Medicare Mistakes: The Common Pitfalls

Navigating Medicare is a rite of passage for retirees—and, as Investopedia’s expert roundtable shows, it’s also a minefield of overlooked rules, surprises, and classic blunders. The number one issue? Not doing the homework upfront. Many retirees don’t spend enough time comparing Original Medicare with Medicare Advantage plans. Opting for the wrong fit can limit your choice of doctors and restrict access to care, especially since Medicare Advantage plans come with strict networks, referral needs, and coverage limits that Original Medicare does not.

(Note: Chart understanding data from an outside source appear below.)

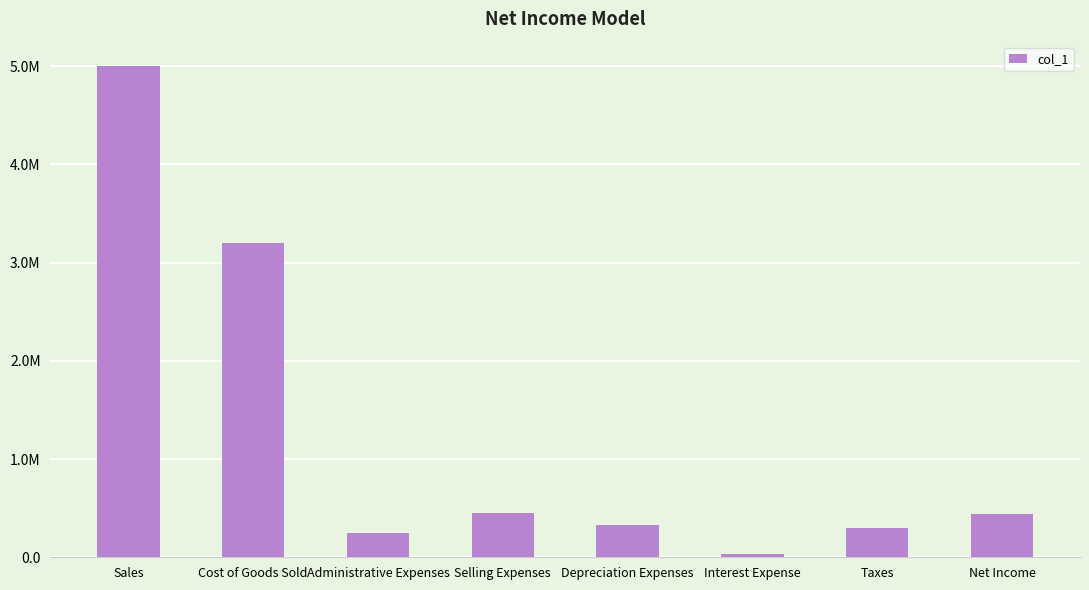

What is the difference between the second highest and minimum values?

3165000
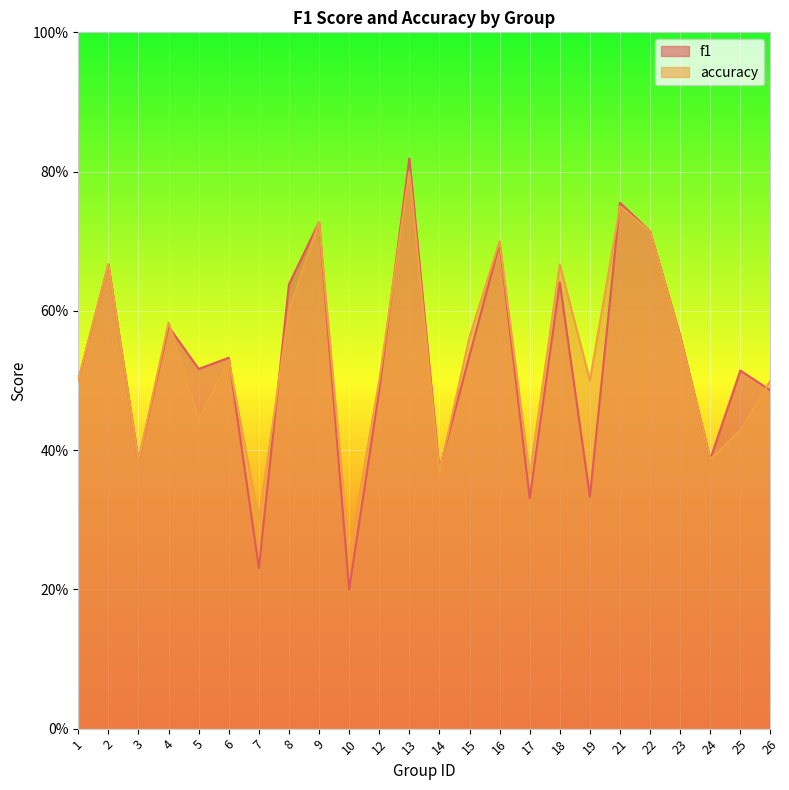

At which category does the chart reach its peak across all series?

13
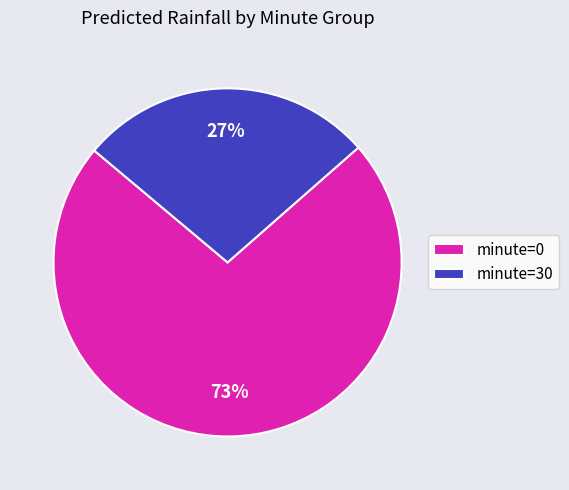

Do minute=30 and minute=0 together represent more than half of the pie?

Yes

As I shared with Investopedia for their article, the most underestimated pitfall isn’t plan selection, but how certain financial moves—like Roth conversions, big IRA withdrawals, or realizing capital gains—can inadvertently push your income over key Medicare thresholds. Since Medicare Part B and D premiums are based on your tax return from two years prior, a poorly-timed maneuver can trigger IRMAA (Income-Related Monthly Adjustment Amount) surcharges that effectively double your premiums. The standard Part B premium in 2025 may be $185, but high earners face monthly costs of $370 or more—all thanks to stealthy income jumps that Medicare flags well after the dust has settled. When planning any major tax move in or near retirement, smart advisors model not only the tax savings but the potential spike in Medicare costs.

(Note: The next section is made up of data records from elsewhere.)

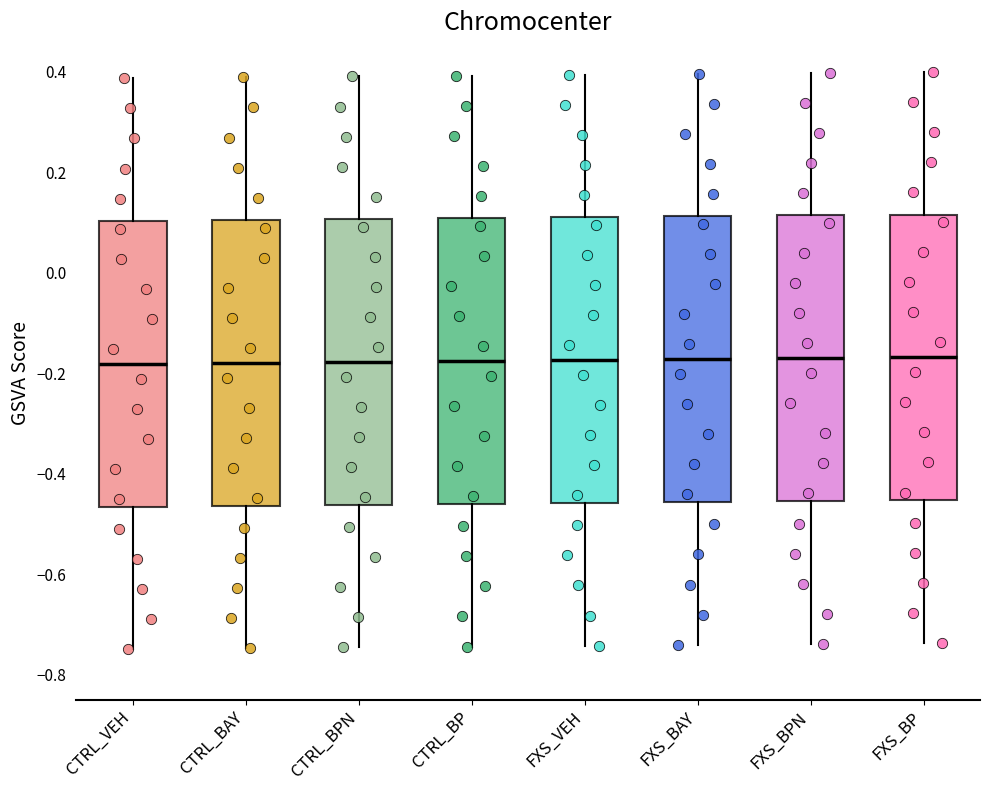

Reading left to right, read every box against the y-axis: the position of its median line, the range the box covers, and the ends of its whiskers. The values are not printed on the chart, so give them approximately, as read against the axis.

CTRL_VEH: median -0.18, box -0.46 to 0.10, whiskers -0.74 to 0.38
CTRL_BAY: median -0.18, box -0.46 to 0.10, whiskers -0.74 to 0.38
CTRL_BPN: median -0.18, box -0.46 to 0.10, whiskers -0.74 to 0.40
CTRL_BP: median -0.18, box -0.46 to 0.10, whiskers -0.74 to 0.40
FXS_VEH: median -0.18, box -0.46 to 0.12, whiskers -0.74 to 0.40
FXS_BAY: median -0.18, box -0.46 to 0.12, whiskers -0.74 to 0.40
FXS_BPN: median -0.18, box -0.46 to 0.12, whiskers -0.74 to 0.40
FXS_BP: median -0.16, box -0.46 to 0.12, whiskers -0.74 to 0.40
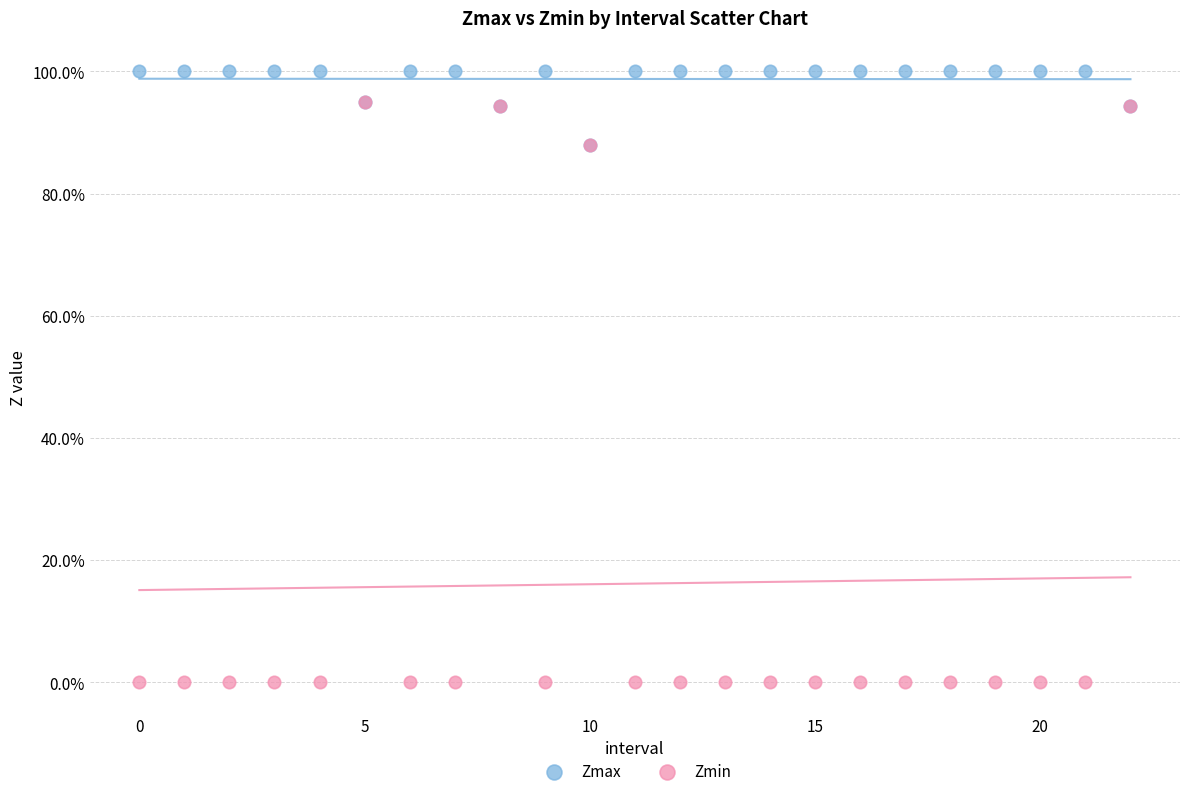

Which series reaches the maximum Y coordinate?

Zmax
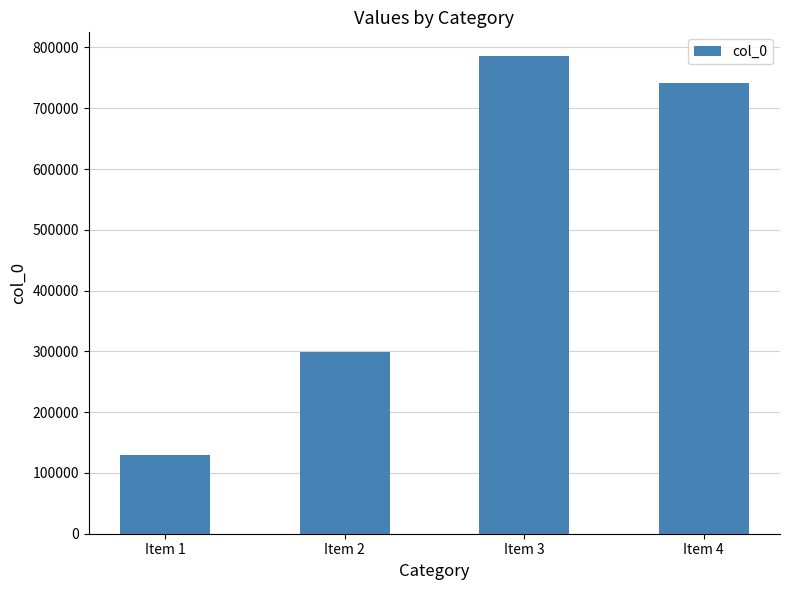

Does the chart contain any negative values?

No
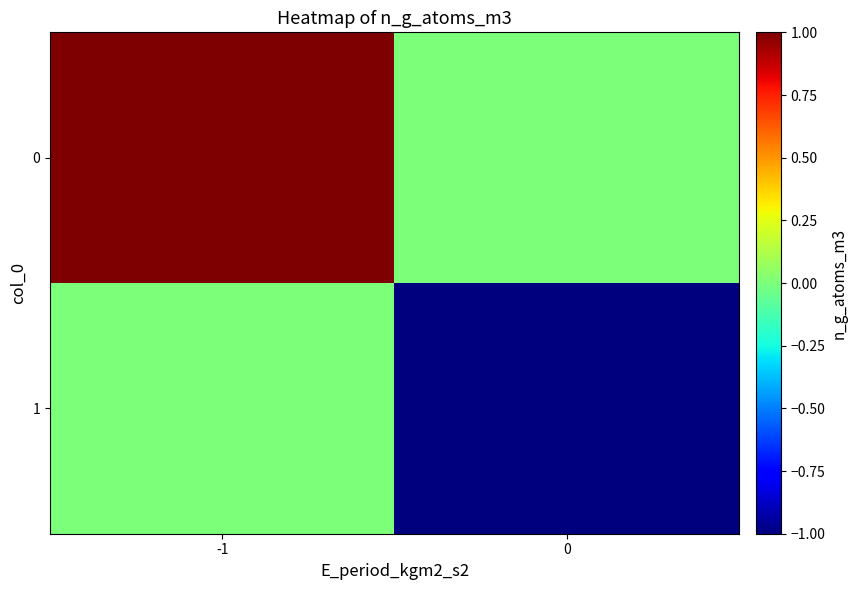

Reading left to right, extract all data points from this chart.

0: -1=1	0=0
1: -1=0	0=-1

Bottom line: Medicare success comes from proactive research, smart plan selection, and a careful watch on how today’s financial strategies can boomerang into tomorrow’s healthcare bills. Don’t assume you can undo an early choice or that your costs will stay flat year-to-year. Treat Medicare enrollment—and annual reviews—with the same rigor you’d give to any six-figure retirement decision.